Gary Wang, former chief technology officer of FTX, took the stand in the trial of Sam Bankman-Fried (SBF) and confessed to collaborating in financial crimes alongside SBF, ex-Alameda CEO Caroline Ellison, and former FTX engineering executive Nishad Singh. His testimony, shared on social media platform X by Inner City Press reporter Matthew Russell Lee, revealed critical details about the exchange's inner workings.
Special Coding: Unlimited Access for Alameda
Wang testified that he personally programmed FTX's systems to grant Alameda Research unlimited withdrawal privileges, a move that violated standard exchange protocols. “We allowed Alameda to withdraw unlimited funds,” Wang stated. He explained that Alameda was named after Alameda County in California, with “Research” added to facilitate bank account openings. Wang owned 10% of Alameda, while SBF held the remaining 90%.
Equity and Roles: From Google to Billionaire Status
Wang met SBF at a summer camp in Minnesota during high school. After college, Wang worked at Google before joining SBF at Alameda and later FTX, where he focused on coding while SBF handled media, lobbying, and investor relations. Wang reported directly to SBF, who had final say on all decisions. Wang earned a $200,000 annual salary at FTX but also owned 17% of the company's shares, making him a billionaire on paper before the exchange's collapse.
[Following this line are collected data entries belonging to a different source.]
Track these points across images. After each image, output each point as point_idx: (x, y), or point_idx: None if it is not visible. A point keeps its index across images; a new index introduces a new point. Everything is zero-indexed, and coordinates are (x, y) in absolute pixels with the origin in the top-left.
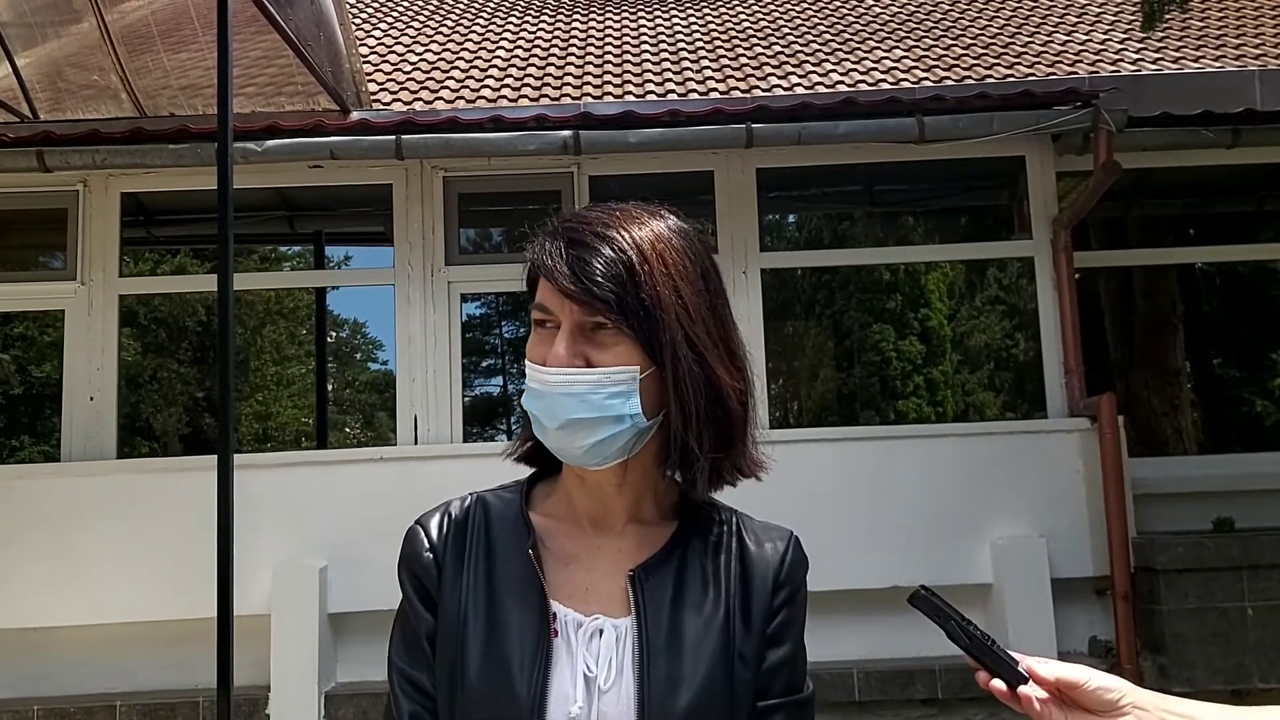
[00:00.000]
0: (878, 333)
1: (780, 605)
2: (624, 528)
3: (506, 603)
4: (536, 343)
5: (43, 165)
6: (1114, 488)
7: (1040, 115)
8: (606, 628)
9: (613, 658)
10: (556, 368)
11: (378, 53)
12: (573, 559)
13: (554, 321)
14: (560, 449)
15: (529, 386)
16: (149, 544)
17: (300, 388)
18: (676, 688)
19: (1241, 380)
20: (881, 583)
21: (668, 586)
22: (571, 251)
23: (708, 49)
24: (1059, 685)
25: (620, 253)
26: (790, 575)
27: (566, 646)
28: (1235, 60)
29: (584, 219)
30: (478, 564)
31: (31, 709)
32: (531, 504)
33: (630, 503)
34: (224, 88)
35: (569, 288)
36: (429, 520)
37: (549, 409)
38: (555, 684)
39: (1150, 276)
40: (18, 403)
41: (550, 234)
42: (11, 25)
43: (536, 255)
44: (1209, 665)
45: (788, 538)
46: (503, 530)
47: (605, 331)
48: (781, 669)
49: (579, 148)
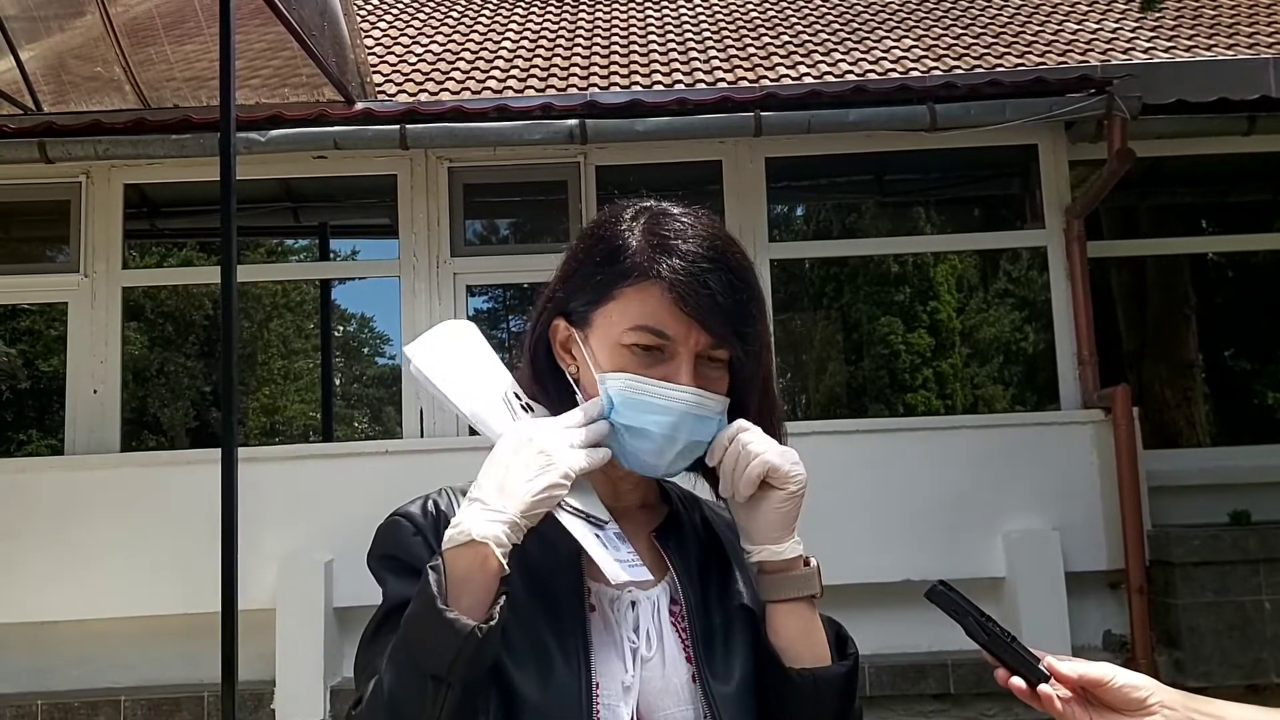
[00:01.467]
0: (887, 325)
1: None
2: (634, 512)
3: (532, 587)
4: (638, 363)
5: (45, 156)
6: (1128, 480)
7: (1053, 102)
8: (640, 599)
9: (650, 628)
10: (691, 389)
11: (383, 44)
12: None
13: (666, 348)
14: (658, 464)
15: (639, 400)
16: (153, 538)
17: (307, 381)
18: (712, 636)
19: (1255, 372)
20: (892, 576)
21: (685, 547)
22: (704, 273)
23: (715, 40)
24: (1082, 683)
25: (743, 281)
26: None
27: (604, 622)
28: (1249, 48)
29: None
30: None
31: (35, 704)
32: None
33: (642, 493)
34: (226, 77)
35: (711, 320)
36: (410, 509)
37: (675, 428)
38: (601, 659)
39: (1163, 266)
40: (25, 397)
41: (659, 237)
42: (16, 19)
43: (652, 264)
44: (1225, 660)
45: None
46: None
47: (712, 363)
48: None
49: (585, 137)
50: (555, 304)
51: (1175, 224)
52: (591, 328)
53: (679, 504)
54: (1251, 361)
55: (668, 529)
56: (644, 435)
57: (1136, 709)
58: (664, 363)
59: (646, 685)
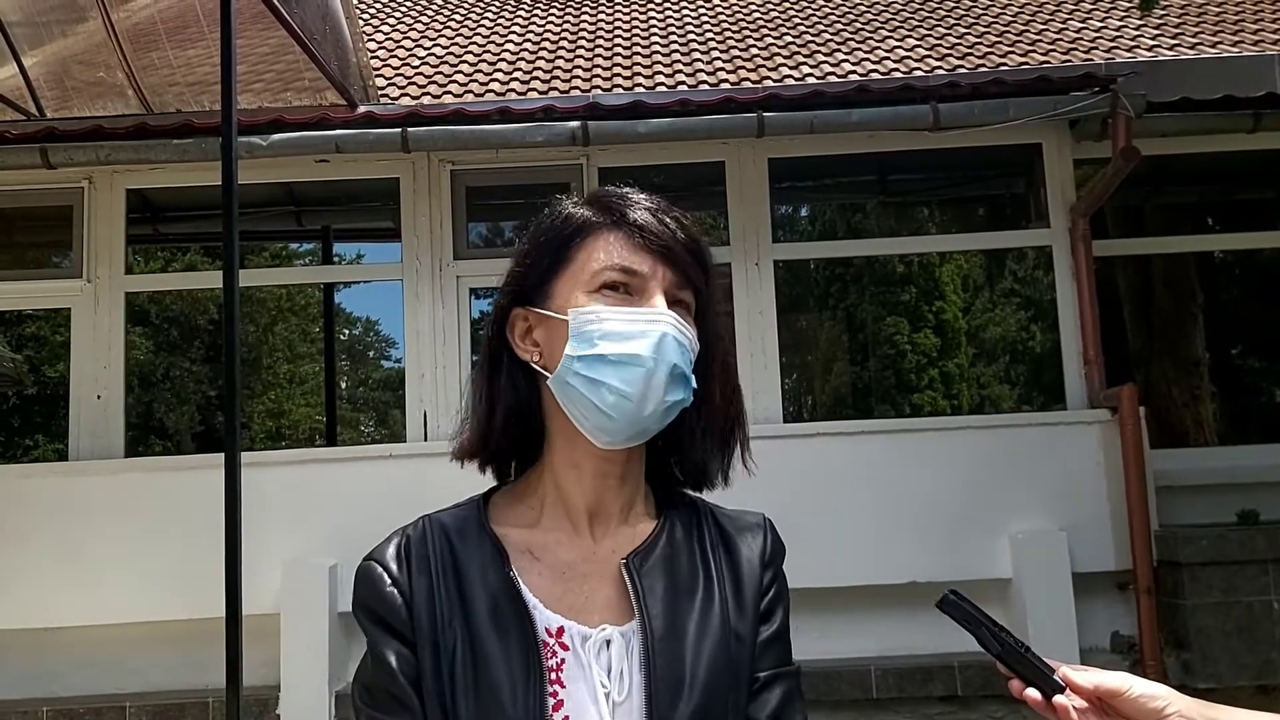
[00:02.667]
0: (892, 326)
1: (770, 582)
2: (616, 528)
3: (486, 630)
4: (609, 301)
5: (46, 162)
6: (1135, 480)
7: (1057, 101)
8: (614, 637)
9: (624, 668)
10: (669, 311)
11: (385, 48)
12: (568, 567)
13: (634, 286)
14: (642, 402)
15: (615, 330)
16: (157, 543)
17: (312, 385)
18: (681, 686)
19: (1262, 370)
20: (899, 578)
21: (661, 574)
22: (665, 218)
23: (717, 40)
24: (1098, 693)
25: (694, 230)
26: (774, 555)
27: (578, 662)
28: (1254, 45)
29: (630, 192)
30: (449, 591)
31: (40, 709)
32: (496, 518)
33: (627, 497)
34: (228, 81)
35: (677, 253)
36: (383, 553)
37: (658, 349)
38: (573, 704)
39: (1169, 265)
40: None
41: (613, 199)
42: (19, 24)
43: (606, 215)
44: (1234, 661)
45: (764, 521)
46: (469, 552)
47: (680, 307)
48: (775, 642)
49: (587, 139)
50: (508, 298)
51: (1181, 222)
52: (552, 297)
53: (672, 515)
54: (1259, 360)
55: (644, 553)
56: (625, 364)
57: (1154, 719)
58: (635, 303)
59: None
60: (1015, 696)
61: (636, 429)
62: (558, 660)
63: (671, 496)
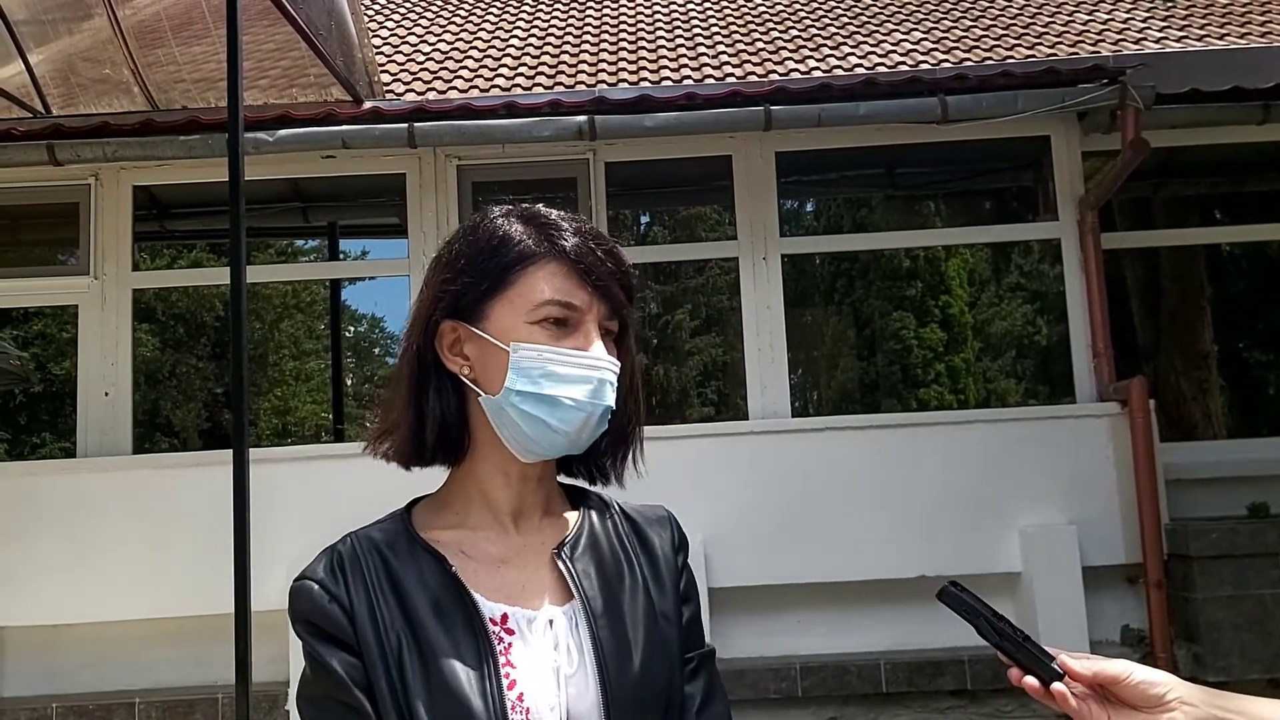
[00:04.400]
0: (898, 320)
1: (683, 566)
2: (540, 521)
3: (433, 628)
4: (550, 337)
5: (53, 159)
6: (1145, 473)
7: (1065, 93)
8: (556, 616)
9: (569, 643)
10: (605, 356)
11: (390, 44)
12: (502, 561)
13: (571, 320)
14: (575, 438)
15: (557, 372)
16: (166, 540)
17: (319, 382)
18: (627, 655)
19: (1271, 363)
20: (908, 573)
21: (590, 560)
22: (594, 250)
23: (724, 34)
24: (1098, 680)
25: (623, 259)
26: (682, 543)
27: (524, 643)
28: (1262, 37)
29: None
30: (387, 599)
31: (50, 706)
32: (422, 525)
33: (544, 496)
34: (234, 77)
35: (611, 289)
36: (316, 570)
37: (595, 395)
38: (526, 683)
39: (1178, 258)
40: (38, 400)
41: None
42: (25, 22)
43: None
44: (1244, 654)
45: (669, 514)
46: (402, 561)
47: (607, 335)
48: (695, 624)
49: (594, 133)
50: (440, 309)
51: (1190, 215)
52: (488, 319)
53: (588, 510)
54: (1268, 352)
55: (572, 543)
56: (562, 405)
57: (1155, 705)
58: (572, 335)
59: (575, 702)
60: (1015, 684)
61: (562, 453)
62: (505, 644)
63: (582, 493)
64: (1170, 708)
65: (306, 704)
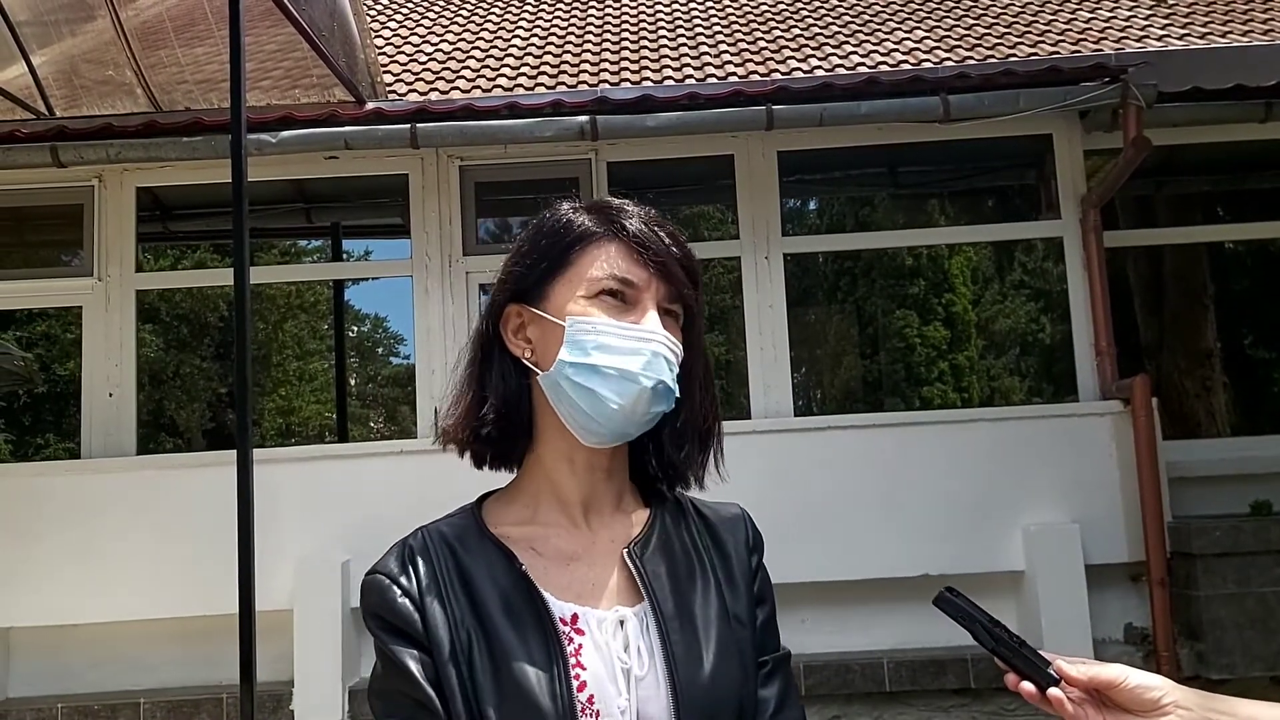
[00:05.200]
0: (901, 319)
1: (757, 566)
2: (611, 516)
3: (503, 626)
4: (607, 310)
5: (57, 160)
6: (1148, 471)
7: (1068, 91)
8: (628, 616)
9: (640, 644)
10: (661, 330)
11: (393, 44)
12: (572, 558)
13: (630, 296)
14: (627, 414)
15: (611, 344)
16: (170, 540)
17: (322, 382)
18: (698, 657)
19: (1274, 361)
20: (911, 571)
21: (661, 560)
22: (661, 234)
23: (725, 33)
24: (1093, 685)
25: (685, 244)
26: (757, 543)
27: (594, 644)
28: (1265, 35)
29: (626, 203)
30: (458, 595)
31: (55, 707)
32: (492, 519)
33: (616, 489)
34: (237, 78)
35: (671, 267)
36: (388, 564)
37: (649, 367)
38: (596, 685)
39: (1181, 256)
40: (43, 401)
41: (612, 210)
42: (28, 24)
43: (607, 226)
44: (1248, 652)
45: (743, 512)
46: (472, 556)
47: (669, 318)
48: (769, 625)
49: (596, 133)
50: (505, 294)
51: (1192, 213)
52: (548, 299)
53: (660, 507)
54: (1271, 350)
55: (643, 542)
56: (615, 377)
57: (1151, 710)
58: (630, 312)
59: (645, 705)
60: (1011, 689)
61: (619, 434)
62: (575, 645)
63: (656, 490)
64: (1165, 711)
65: (377, 698)
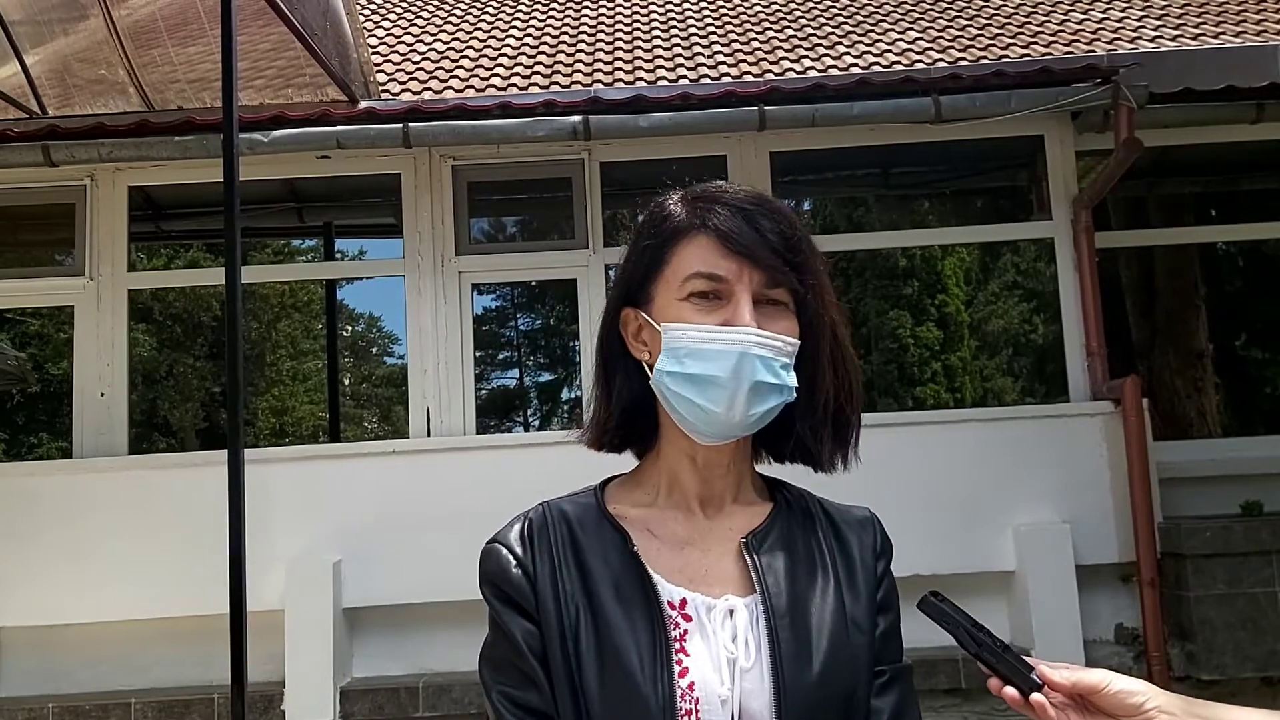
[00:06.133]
0: (895, 319)
1: (883, 574)
2: (730, 508)
3: (610, 605)
4: (697, 311)
5: (48, 160)
6: (1139, 472)
7: (1059, 92)
8: (738, 607)
9: (749, 636)
10: (749, 328)
11: (386, 44)
12: (687, 543)
13: (721, 291)
14: (727, 417)
15: (699, 349)
16: (162, 540)
17: (316, 382)
18: (807, 656)
19: (1266, 361)
20: (903, 571)
21: (779, 554)
22: (748, 219)
23: (719, 33)
24: (1076, 690)
25: (790, 225)
26: (885, 549)
27: (701, 631)
28: (1256, 36)
29: (728, 188)
30: (570, 572)
31: (47, 707)
32: (613, 501)
33: (735, 482)
34: (228, 78)
35: (762, 256)
36: (508, 535)
37: (737, 370)
38: (698, 671)
39: (1172, 256)
40: (35, 400)
41: (700, 199)
42: (20, 23)
43: (696, 218)
44: (1238, 652)
45: (873, 515)
46: (589, 534)
47: (772, 305)
48: (892, 635)
49: (589, 133)
50: (620, 296)
51: (1183, 213)
52: (653, 301)
53: (785, 502)
54: (1263, 351)
55: (761, 534)
56: (707, 383)
57: (1134, 715)
58: (723, 308)
59: (748, 698)
60: (995, 694)
61: (727, 434)
62: (681, 630)
63: (782, 485)
64: (1149, 716)
65: (486, 664)
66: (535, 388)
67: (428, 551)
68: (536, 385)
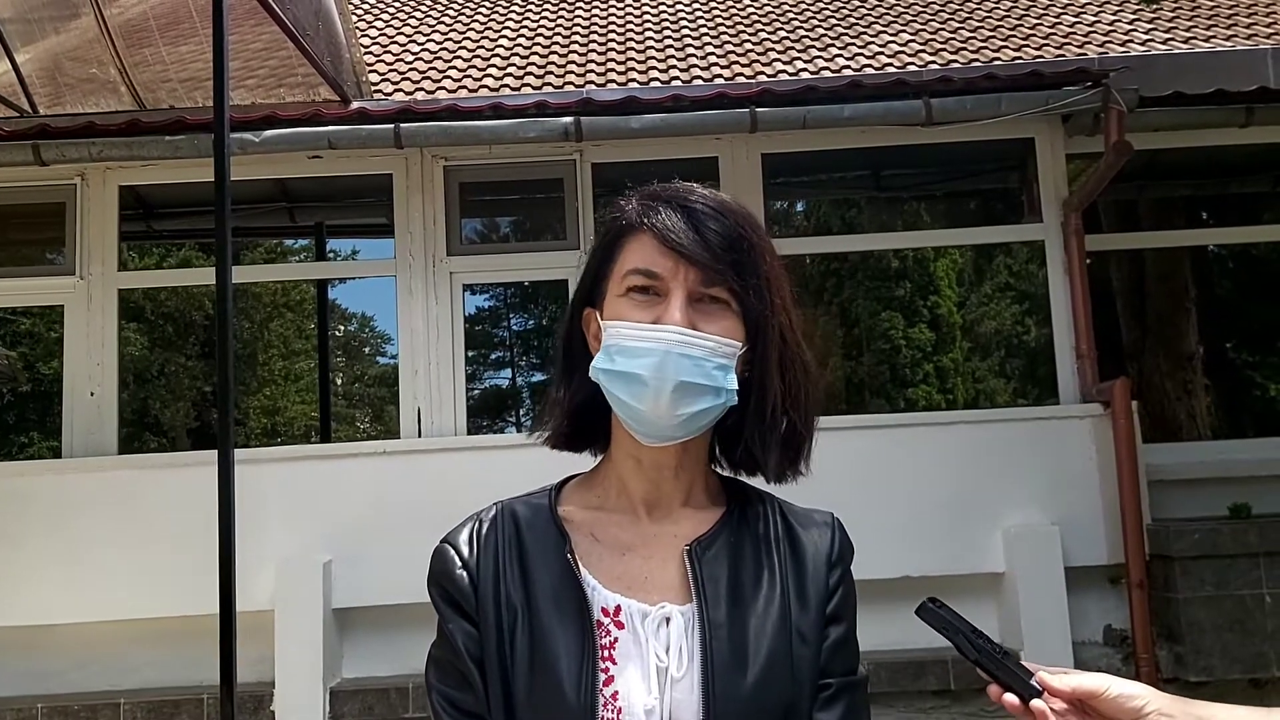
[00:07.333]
0: (887, 320)
1: (837, 584)
2: (678, 512)
3: (546, 609)
4: (633, 307)
5: (39, 159)
6: (1128, 474)
7: (1049, 96)
8: (674, 615)
9: (683, 645)
10: (674, 326)
11: (379, 44)
12: (629, 548)
13: (658, 288)
14: (655, 416)
15: (627, 346)
16: (152, 540)
17: (308, 382)
18: (741, 667)
19: (1255, 364)
20: (891, 573)
21: (723, 563)
22: (689, 217)
23: (712, 36)
24: (1076, 695)
25: (736, 225)
26: (841, 555)
27: (634, 639)
28: (1247, 39)
29: (683, 188)
30: (512, 574)
31: (35, 707)
32: (566, 502)
33: (685, 486)
34: (220, 77)
35: (696, 253)
36: (457, 536)
37: (660, 368)
38: (624, 681)
39: (1163, 259)
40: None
41: (650, 198)
42: (11, 21)
43: (640, 217)
44: (1226, 653)
45: (832, 520)
46: (535, 536)
47: (714, 304)
48: (841, 647)
49: (580, 134)
50: (581, 296)
51: (1174, 216)
52: (605, 298)
53: (739, 508)
54: (1252, 354)
55: (707, 541)
56: (633, 380)
57: (1133, 718)
58: (658, 305)
59: (678, 709)
60: (995, 701)
61: (661, 434)
62: (611, 638)
63: (741, 489)
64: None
65: (432, 664)
66: (526, 388)
67: (418, 552)
68: (528, 386)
Trial Progress: Cross-Examination Looms
Wang's testimony followed that of former FTX engineer Adam Yedidia. SBF's attorneys are preparing rigorous cross-examination. The court heard that Wang had allocated funds for a home purchase and kept substantial reserves for future ventures. Prosecutors presented photographs and a podcast clip detailing Alameda's naming origins. The trial continues as markets await a verdict on SBF.